Bien sûr et c'est même le plus grand nombre de nos patients. Près de 85% sont des gens qui se rendent compte qu'ils ont besoin d'aide. Ils le font parfois eux-mêmes, parfois avec l'aide de leurs proches, du milieu dans lequel ils vivent ou sur le conseil d'un autre médecin. La première condition pour soigner un patient est qu'il accepte et reconnaisse ce besoin. Il est impossible de forcer quelqu'un à se soigner. Les 15% restants sont composés essentiellement par des gens ayant tenté de mettre fin à leur vie ou en crises intenses et urgentes. Enfin, nous accueillons des personnes représentant un danger pour elles-mêmes ou pour les autres.
Comment procédez-vous pour traiter ces différents cas ?
Le premier élément indispensable et s'appliquant à tous les types de patients est l'instauration d'une relation de confiance. Cet aspect est absolument capital en particulier pour ceux qui ne sont pas venus de leur propre initiative.
Pour certains patients, à peine sortis des soins intensifs après une tentative de suicide, il faut les rassurer sur la raison de leur présence ici. Lorsque la relation de confiance est établie, la solution passe surtout par de l'apaisement et du repos. Les médicaments font partie de ce processus mais aucun n'est administré contre la volonté du patient. Si bien que toutes les hospitalisations, à quelques exceptions près, deviennent entièrement volontaires. Il faut savoir que la plupart des patients ne font qu'un seul séjour ici et le retour à la vie de tous les jours se passe majoritairement très bien.
On est donc très loin de l'image de l'asile fermé et des préjugés par rapport à celui-ci ?
Évidemment et il est important de le souligner. Pour trop de monde, l'image de l'hôpital psychiatrique est encore associée à l'enfermement, aux cellules capitonnées, etc. Cela fait plus de quarante ans que Malévoz est un hôpital ouvert où chacun est libre d'entrer et de sortir.
Il en est de même en ce qui concerne la «folie». C'est une fausse idée selon laquelle les gens voudraient qu'on puisse cataloguer chacun comme étant normal ou non ou lui coller une étiquette ou l'autre en lien avec la folie. La norme n'existe pas en psychiatrie, seule est prise en compte par elle la souffrance et son possible soulagement. Chaque individu a sa propre singularité.

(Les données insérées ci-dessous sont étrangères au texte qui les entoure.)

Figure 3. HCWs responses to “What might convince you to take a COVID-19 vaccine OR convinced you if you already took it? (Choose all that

Vous parliez de personnes représentant un danger pour elles-mêmes et les autres, quelles sont les mesures prises ?
La chambre pupillaire, instance de justice civile, peut prononcer des peines de privation de liberté à des fins d'assistance. L'établissement a donc recours à des mesures de protection qui se traduisent, si la personne y consent, par des soins. Nous n'avons pas de moyen de les empêcher de partir ou des les forcer à se soigner. Dans de rares cas, des patients placés contre leur gré peuvent donc avoir des réactions violentes face au personnel soignant ou aux autres qui sont perçus comme hostiles. Toutefois, cette violence n'est jamais gratuite; elle est la conséquence d'une souffrance précise.
Pour ces cas plus importants, comment se passe le retour à la société ?

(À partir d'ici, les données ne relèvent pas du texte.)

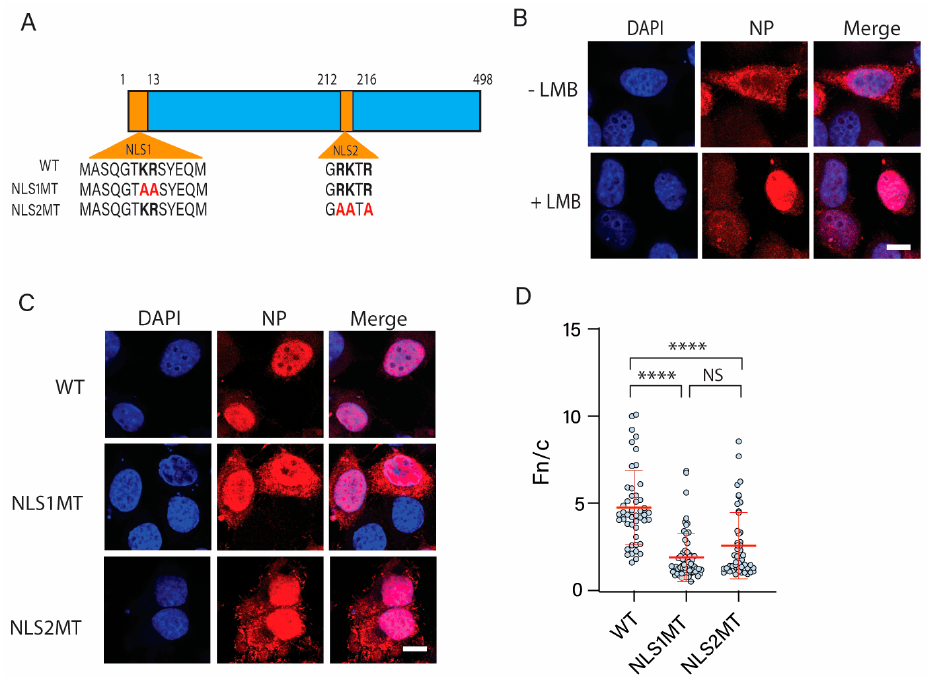
Figure 1. Subcellular localization of WT and mutant NPs. ( A ) Schematic representations of WT NP and its mutants (NLS1 MT and NLS2 MT). Basic residues of NLS1 and NLS2 are indicated in bold. Alanine substitutions of K or R are shown in red. ( B ) Confocal images of HeLa cells transfected with a plasmid expressing WT NP at 30 h post-transfection in the presence or absence of LMB. ( C ) Confocal images of HeLa cells transfected with plasmids expressing WT NP, NLS1, or NLS2 mutant NP at 30 h post-transfection in the presence of LMB. For B and C, LMB was added 12 h post-transfection to inhibit nuclear export of NP. Samples were prepared for indirect immunofluorescence microscopy using an antibody against NP (red), and nuclei were stained with DAPI. Scale bars for ( B , C ), 10 µ m. ( D ) Quantification of the ratio of nuclear to cytoplasmic fluorescence (Fn/c) from the experimental conditions shown in ( C ). Shown is the means ± standard error of the means scored from 85–100 cells for each condition from three independent experiments. (NS, not significant; **** p < 0.0001, Kruskal– Wallis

Autrefois, médecins et patients restaient parfois toute leur vie dans un asile. Aujourd'hui, il faut favoriser le retour à l'extérieur. Grâce à des structures socioculturelles, on essaie de dire à la société: «Venez les accueillir.» La ville de Monthey jouent très bien le jeu. Il existe une importante solidarité; un lien se crée avec les personnes souffrantes.